No, no basta con llevara vehículos purificadores de agua a las colonias. Alivian enormemente el problema de necesitar agua limpia para la gente; se llena miles de garrafones de agua pero no acaban con el problema. De hecho, el director del SIAPA, Ismael Jáuregui recomienda públicamente: no debe consumirse el agua purificada si no es hervida después.
Ante la pregunta obligada y obvia, ¿se están mezclando aguas negras con el agua que va por las tuberías?, la respuesta es afirmativa. Sí, y eso debe corregirse de inmediato. Pero no es tan sencillo. Por eso se avanza en la obra del llamado “bypass” que impedirá que se mezcle el agua que va a la Planta Potabilizadora 1 de Miravalle, con el Arroyo Seco.
Es un tema embrollado, sí. Pero no hay manera de evitar el ir paso por paso.

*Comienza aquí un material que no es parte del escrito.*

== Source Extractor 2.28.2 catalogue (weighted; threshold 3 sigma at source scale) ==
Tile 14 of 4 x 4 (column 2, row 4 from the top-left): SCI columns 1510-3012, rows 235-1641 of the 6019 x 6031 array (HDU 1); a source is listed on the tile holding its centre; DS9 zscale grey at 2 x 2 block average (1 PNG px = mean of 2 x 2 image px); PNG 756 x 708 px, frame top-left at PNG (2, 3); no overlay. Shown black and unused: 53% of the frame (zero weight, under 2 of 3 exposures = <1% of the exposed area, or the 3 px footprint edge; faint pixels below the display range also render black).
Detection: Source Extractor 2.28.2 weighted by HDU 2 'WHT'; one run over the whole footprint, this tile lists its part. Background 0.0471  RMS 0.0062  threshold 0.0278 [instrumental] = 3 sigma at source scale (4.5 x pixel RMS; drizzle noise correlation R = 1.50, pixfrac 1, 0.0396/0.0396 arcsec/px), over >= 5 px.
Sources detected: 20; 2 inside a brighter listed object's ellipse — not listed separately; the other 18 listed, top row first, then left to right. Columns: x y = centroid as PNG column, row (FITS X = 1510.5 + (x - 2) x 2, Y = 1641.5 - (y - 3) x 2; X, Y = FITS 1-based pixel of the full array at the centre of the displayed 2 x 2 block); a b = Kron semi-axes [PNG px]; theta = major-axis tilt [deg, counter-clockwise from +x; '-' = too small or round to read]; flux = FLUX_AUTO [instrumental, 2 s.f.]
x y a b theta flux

Las obras de construcción no pueden avanzar aceleradamente porque la aplicación del recurso público requiere trámites obligatorios: concurso, aval técnico y demás.
¿Tenemos que padecer durante mucho tiempo más el agua sucia y con mal olor? Sí. Así de contundente, así de simple.
No hay solución rápida ni receta.
Se puede decir que afortunadamente, los diputados del Congreso del Estado acaban de iniciar un período vacacional de dos semanas; eso cuando menos, evitará que el discurso público siga viciado con acusaciones y señalamientos. Pero no es la solución.
El problema abarca varias dimensiones. Sólo el hecho de saber que las instalaciones más nuevas del SIAPA para la potabilización del agua tienen más de 35 años, ya nos advierte del retraso tremendo que la ciudad enfrenta.
Las deudas con los habitantes de Guadalajara son evidentes:
– Falta la reingeniería interna del SIAPA. Debe haber despidos de personal que no está capacitado y está en un puesto de trabajo por influencia política.
– Es indispensable una alianza social que abarque a los gobiernos municipales, al gobierno estatal y a las dependencias públicas; debe construirse un nuevo acuerdo para recibir el agua y pagar por ella.
– Debe establecerse un nuevo acuerdo de tarifas. El SIAPA no puede nunca más ser un organismo en quiebra, sino que debe haber consenso en el pago del agua. Sin justificación ni perdón. Sin preferencias.
– Debe intervenir el gobierno federal. No es posible que la Comisión Nacional del Agua tenga la autoridad en la administración del agua, porque es un derecho humano, pero que no tengan personal (increíblemente, hay un solo inspector en Jalisco) para exigir que todos, los gobiernos, los entes públicos, los industriales y las empresas, no limpien, no potabilicen, no paguen, por el agua que les permite enriquecerse.
La crisis debe permitir que haya un cambio, no un retroceso a peor.